Redefining Corticosteroid Use: Due to the growing availability of advanced therapies, 2025 has seen a trend towards redefining the role of corticosteroids in dermatological practice. With effective targeted therapies available, the reliance on long-term topical and systemic corticosteroids — with their well-known side effects — is diminishing.
Biologic Therapy in Hong Kong
Hong Kong's dermatology services have embraced the biologic revolution, with both public and private healthcare sectors offering access to the full range of modern biologic therapies. The Hong Kong Society of Dermatology and Venereology maintains active engagement with international guidelines and clinical evidence, ensuring that treatment protocols reflect the latest advances.

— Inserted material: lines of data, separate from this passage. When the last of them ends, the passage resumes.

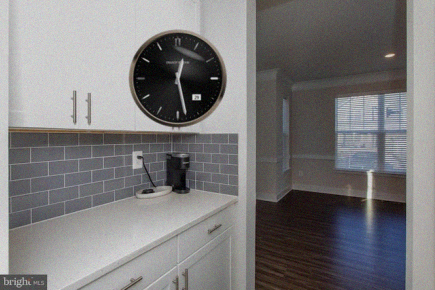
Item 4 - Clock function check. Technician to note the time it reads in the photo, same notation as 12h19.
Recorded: 12h28
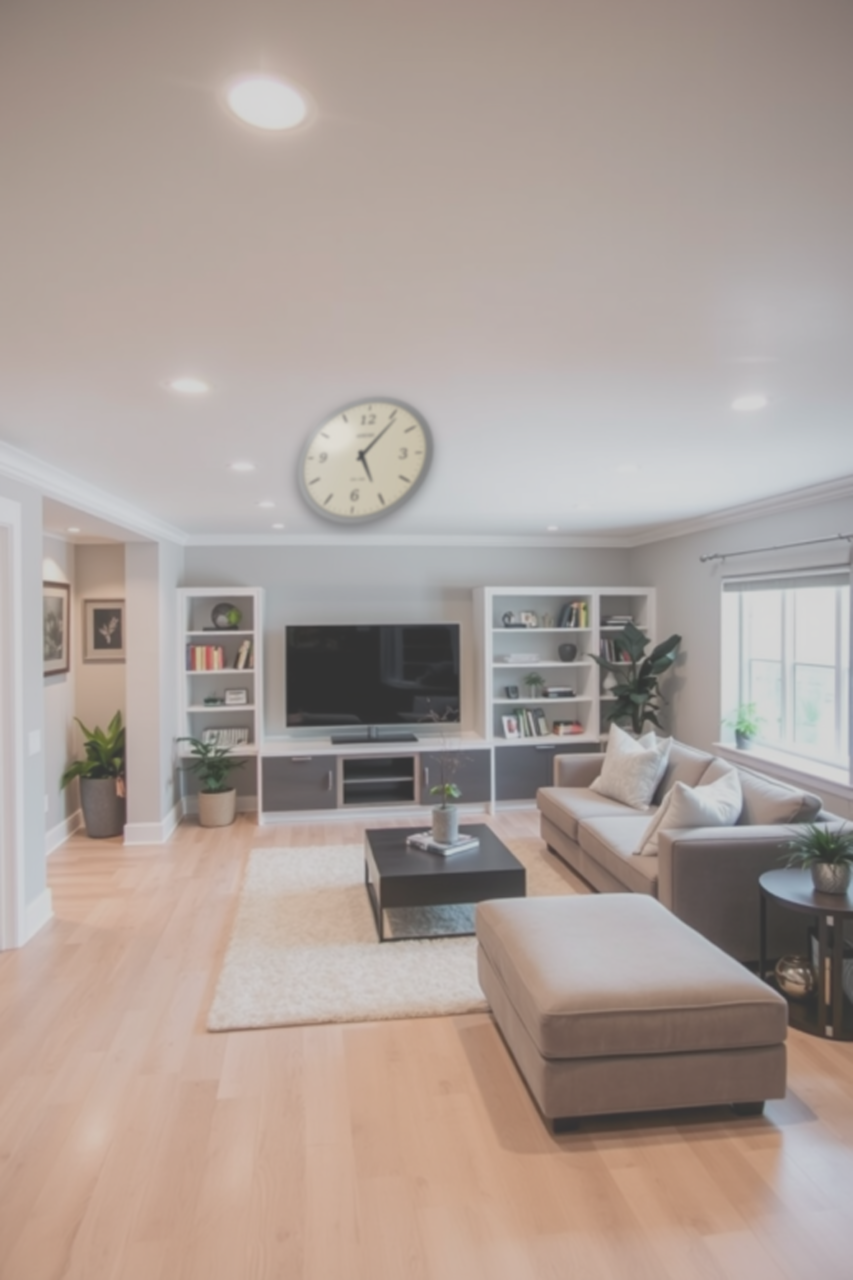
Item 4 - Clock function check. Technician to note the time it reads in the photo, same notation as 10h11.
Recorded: 5h06
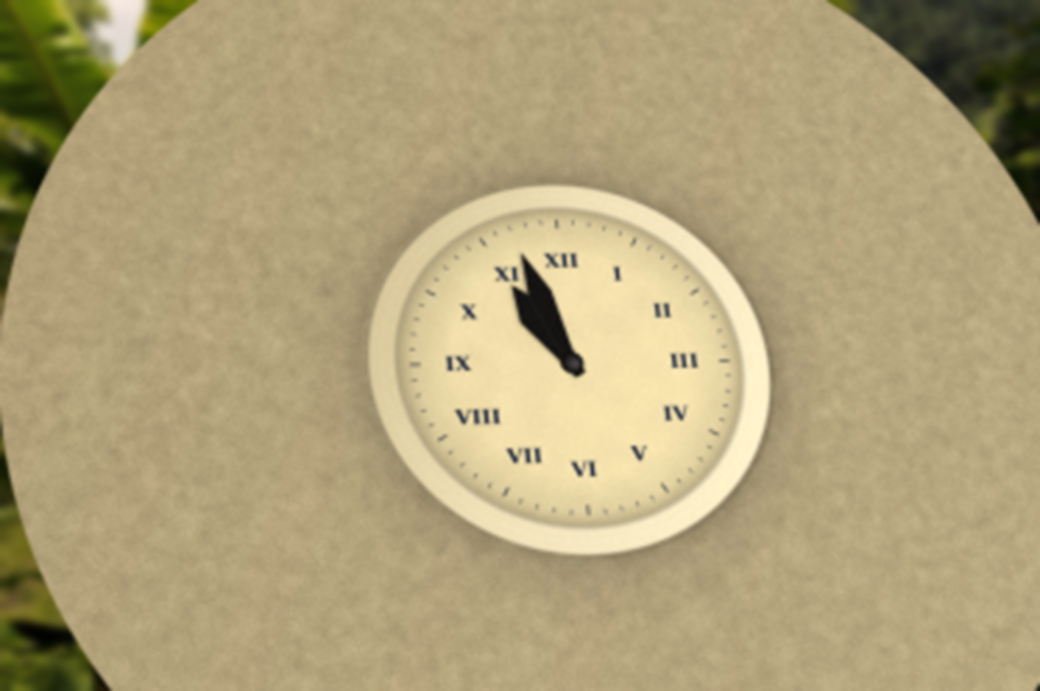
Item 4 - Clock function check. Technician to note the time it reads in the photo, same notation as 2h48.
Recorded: 10h57
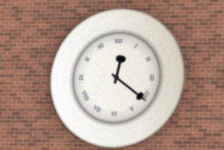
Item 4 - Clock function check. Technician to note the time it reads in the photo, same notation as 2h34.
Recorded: 12h21
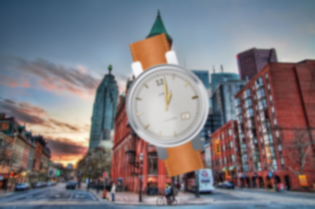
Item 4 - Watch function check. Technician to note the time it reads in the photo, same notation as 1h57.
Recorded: 1h02
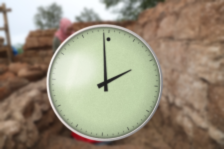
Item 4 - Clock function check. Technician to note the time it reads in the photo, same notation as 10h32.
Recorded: 1h59
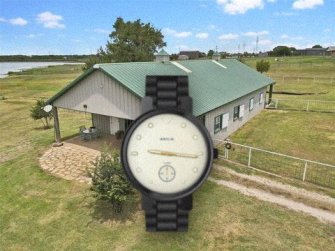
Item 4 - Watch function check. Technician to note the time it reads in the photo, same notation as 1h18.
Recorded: 9h16
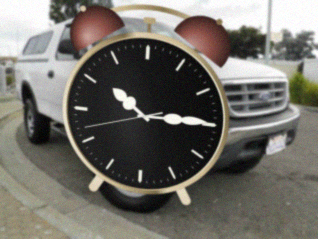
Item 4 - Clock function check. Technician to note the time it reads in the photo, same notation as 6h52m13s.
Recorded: 10h14m42s
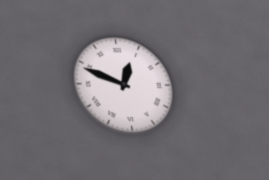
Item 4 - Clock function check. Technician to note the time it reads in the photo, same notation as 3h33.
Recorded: 12h49
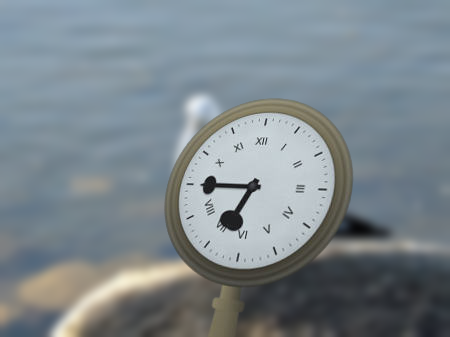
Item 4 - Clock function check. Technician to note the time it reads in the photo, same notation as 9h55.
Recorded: 6h45
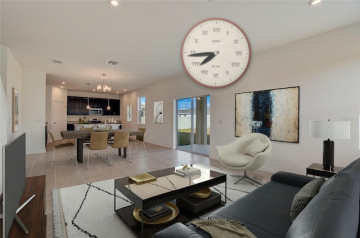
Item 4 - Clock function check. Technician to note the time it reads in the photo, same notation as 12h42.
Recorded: 7h44
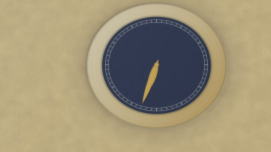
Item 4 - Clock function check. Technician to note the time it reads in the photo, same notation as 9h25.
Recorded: 6h33
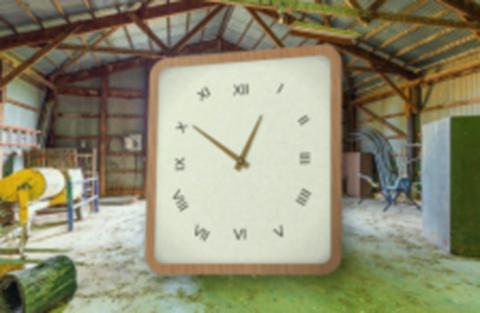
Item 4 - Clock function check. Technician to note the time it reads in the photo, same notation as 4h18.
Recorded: 12h51
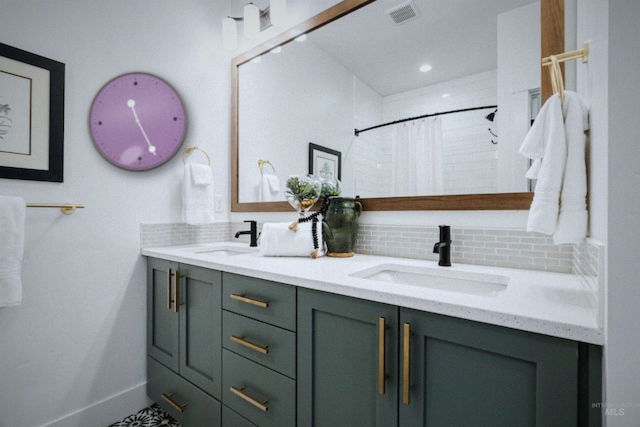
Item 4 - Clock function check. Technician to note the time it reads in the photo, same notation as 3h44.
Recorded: 11h26
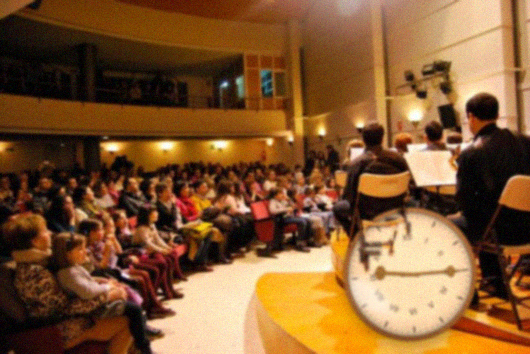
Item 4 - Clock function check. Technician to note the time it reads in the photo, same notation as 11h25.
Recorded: 9h15
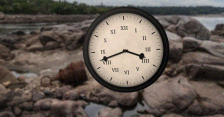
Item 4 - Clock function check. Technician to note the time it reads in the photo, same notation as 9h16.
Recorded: 3h42
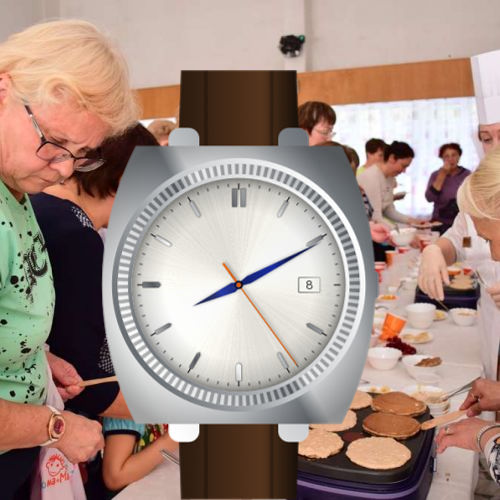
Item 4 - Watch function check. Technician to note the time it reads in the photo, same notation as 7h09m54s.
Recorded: 8h10m24s
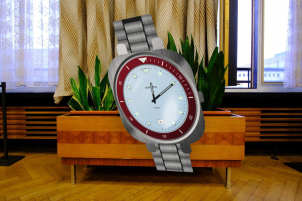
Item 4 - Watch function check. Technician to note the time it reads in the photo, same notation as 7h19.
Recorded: 12h10
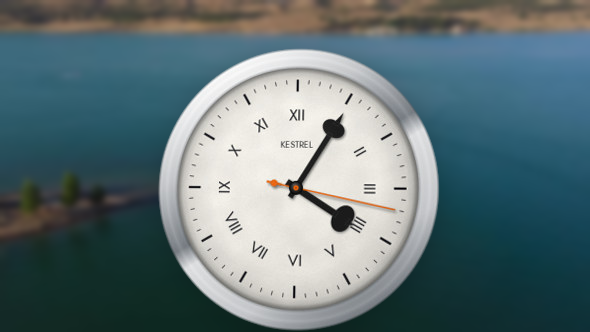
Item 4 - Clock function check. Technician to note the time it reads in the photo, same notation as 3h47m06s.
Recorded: 4h05m17s
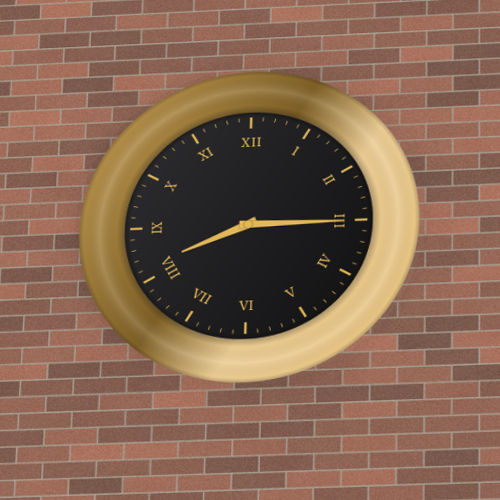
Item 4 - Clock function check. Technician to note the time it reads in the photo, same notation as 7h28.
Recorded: 8h15
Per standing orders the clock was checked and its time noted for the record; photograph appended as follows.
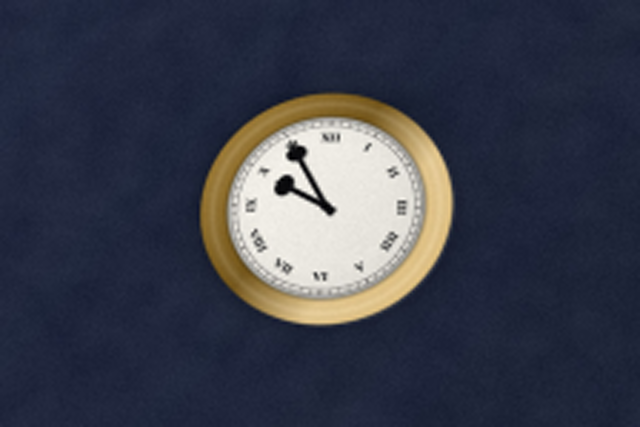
9:55
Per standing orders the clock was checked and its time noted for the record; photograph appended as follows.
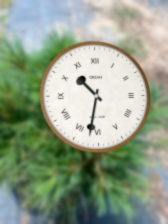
10:32
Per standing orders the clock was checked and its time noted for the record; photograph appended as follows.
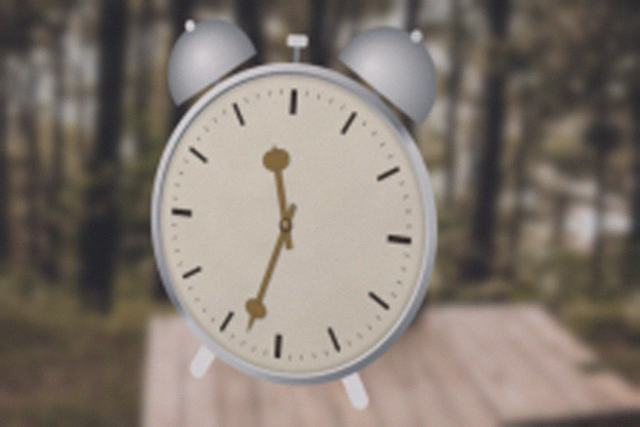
11:33
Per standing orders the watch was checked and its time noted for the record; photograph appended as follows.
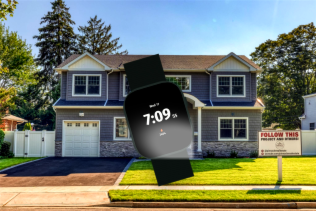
7:09
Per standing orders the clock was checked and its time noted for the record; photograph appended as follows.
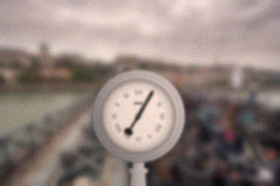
7:05
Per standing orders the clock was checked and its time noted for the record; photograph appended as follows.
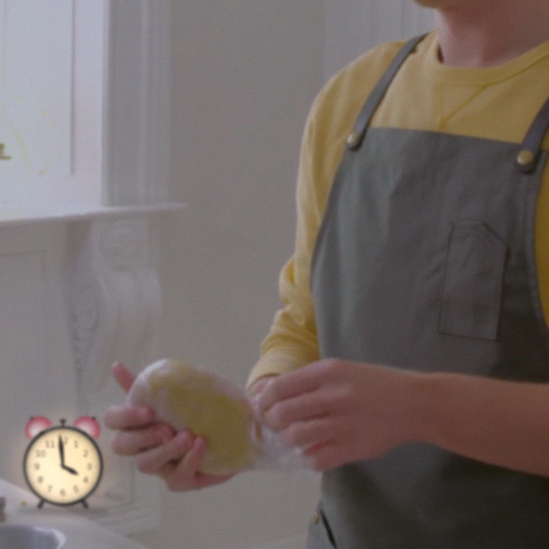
3:59
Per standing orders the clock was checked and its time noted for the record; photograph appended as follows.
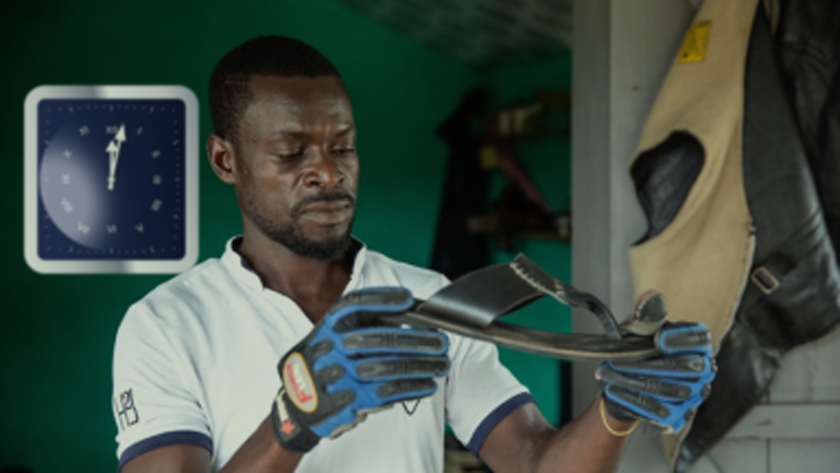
12:02
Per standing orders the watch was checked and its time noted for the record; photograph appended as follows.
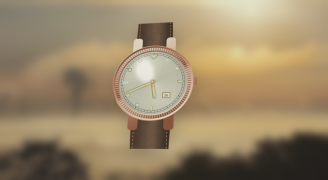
5:41
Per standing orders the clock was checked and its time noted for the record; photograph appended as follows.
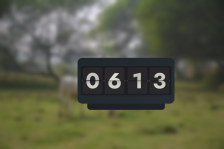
6:13
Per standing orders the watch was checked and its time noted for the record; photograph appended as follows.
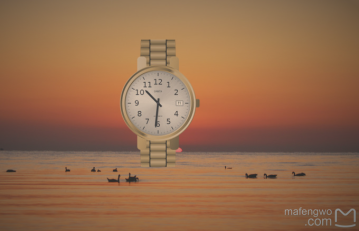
10:31
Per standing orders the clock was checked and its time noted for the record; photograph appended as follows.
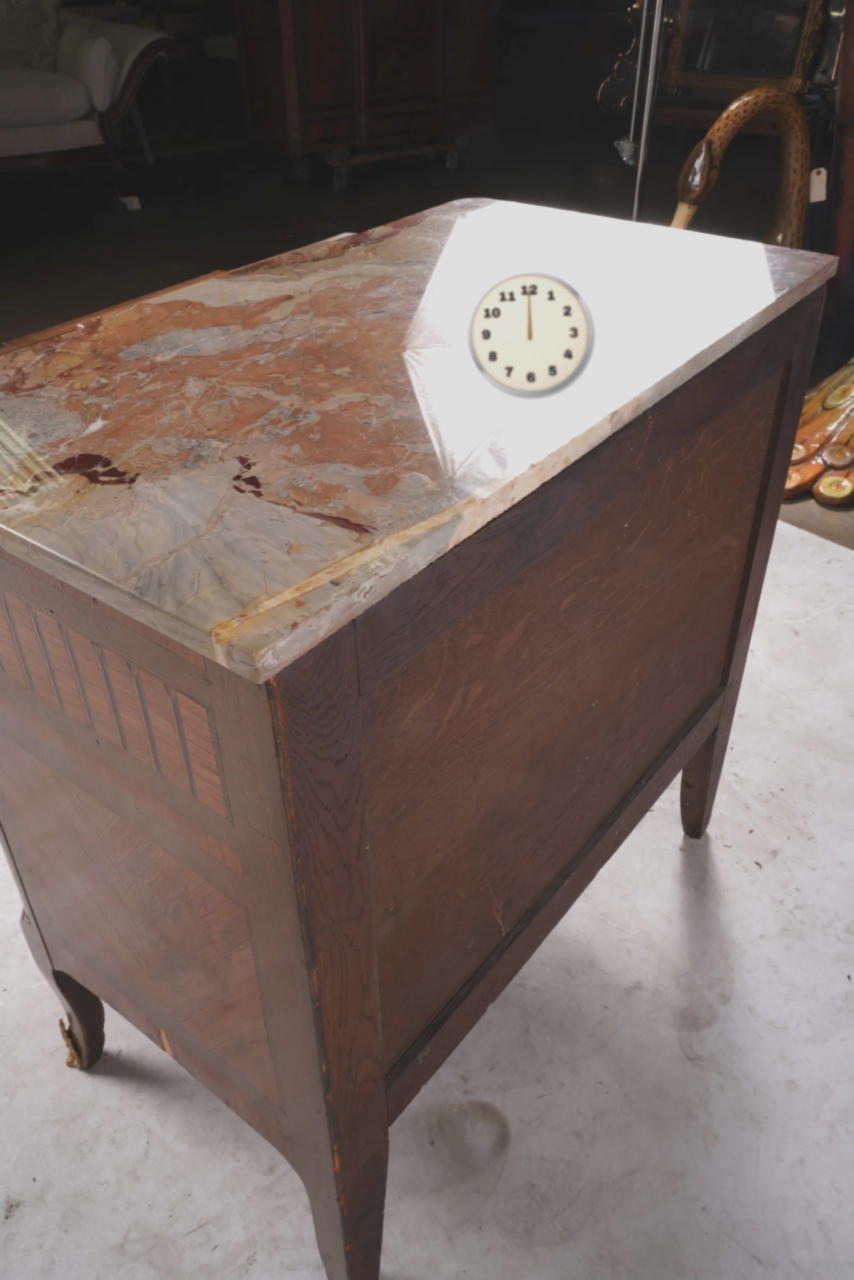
12:00
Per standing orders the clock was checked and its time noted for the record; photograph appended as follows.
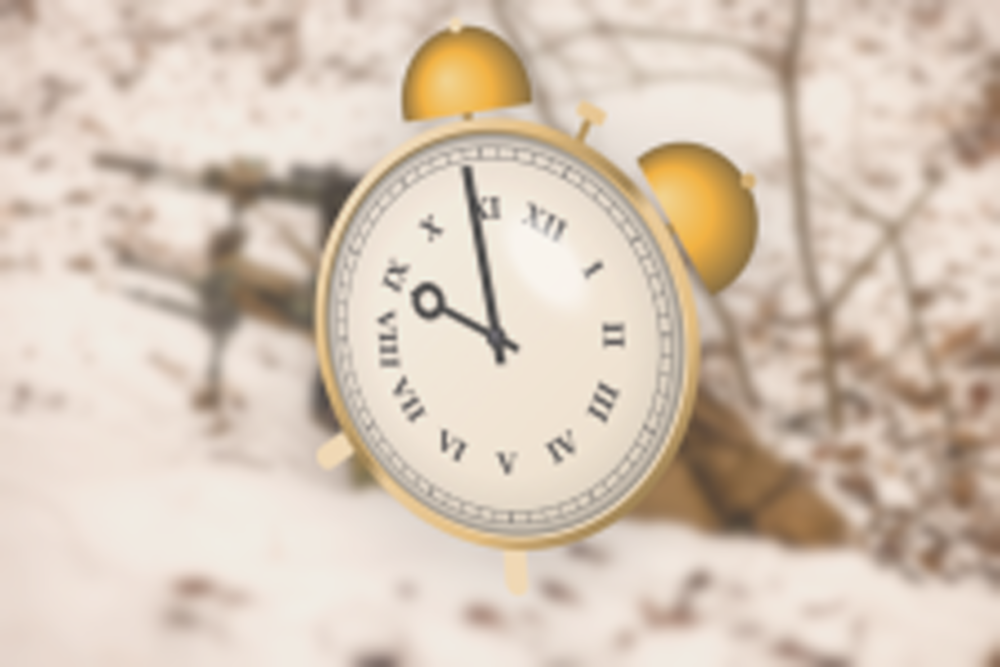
8:54
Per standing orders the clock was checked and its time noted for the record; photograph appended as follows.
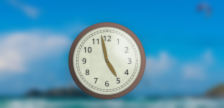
4:58
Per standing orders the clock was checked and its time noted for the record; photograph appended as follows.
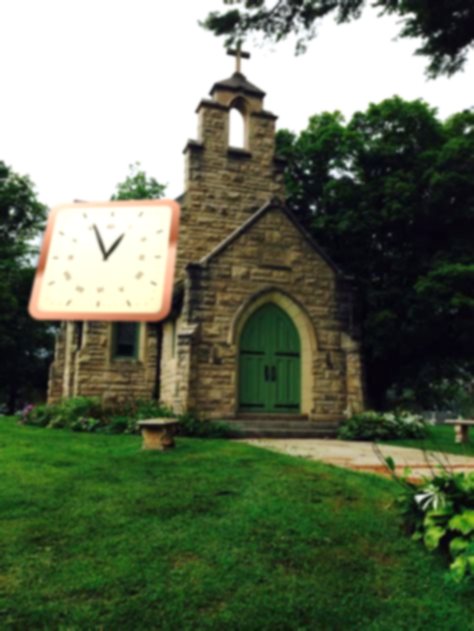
12:56
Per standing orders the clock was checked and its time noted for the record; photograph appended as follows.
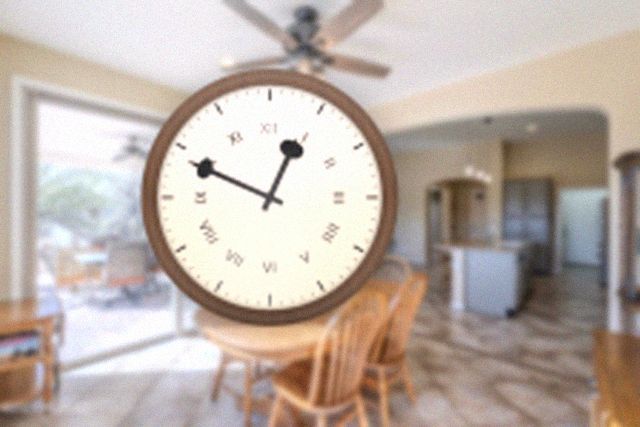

For GCC patients seeking dermatological care in Hong Kong, the city offers several advantages. Hong Kong's dermatologists are trained to international standards and have extensive experience with biologic therapies across diverse patient populations. The availability of comprehensive allergy testing, skin biopsy services, and phototherapy alongside biologic treatments ensures that patients receive a holistic approach to their skin condition. The city's pharmacy infrastructure ensures reliable access to all approved biologic agents, with cold-chain logistics that maintain drug integrity.
Who Is a Candidate for Biologic Therapy?
Biologic therapies are generally indicated for patients with moderate to severe psoriasis or atopic dermatitis who have not responded adequately to conventional systemic treatments, or who have contraindications to such treatments. The assessment of disease severity uses validated scoring systems — the Psoriasis Area and Severity Index (PASI) for psoriasis and the Eczema Area and Severity Index (EASI) for atopic dermatitis.
Before initiating biologic therapy, patients undergo screening for latent tuberculosis, hepatitis B and C, and other infections. Baseline blood tests and, in some cases, chest radiography are performed to establish a safety profile. Once treatment begins, regular monitoring ensures ongoing safety and allows dose adjustments if needed.
Conclusion
The biologic revolution in dermatology has transformed the treatment of psoriasis and atopic dermatitis from a paradigm of broad immunosuppression to one of precision-targeted therapy. With PASI 90 and even PASI 100 (complete clearance) now achievable for many psoriasis patients, and significant improvements in eczema severity and quality of life for atopic dermatitis patients, the therapeutic goals in dermatology have been fundamentally redefined. For patients seeking access to the full spectrum of modern biologic therapies, Hong Kong's dermatology services offer world-class expertise in a patient-centred, multilingual healthcare environment.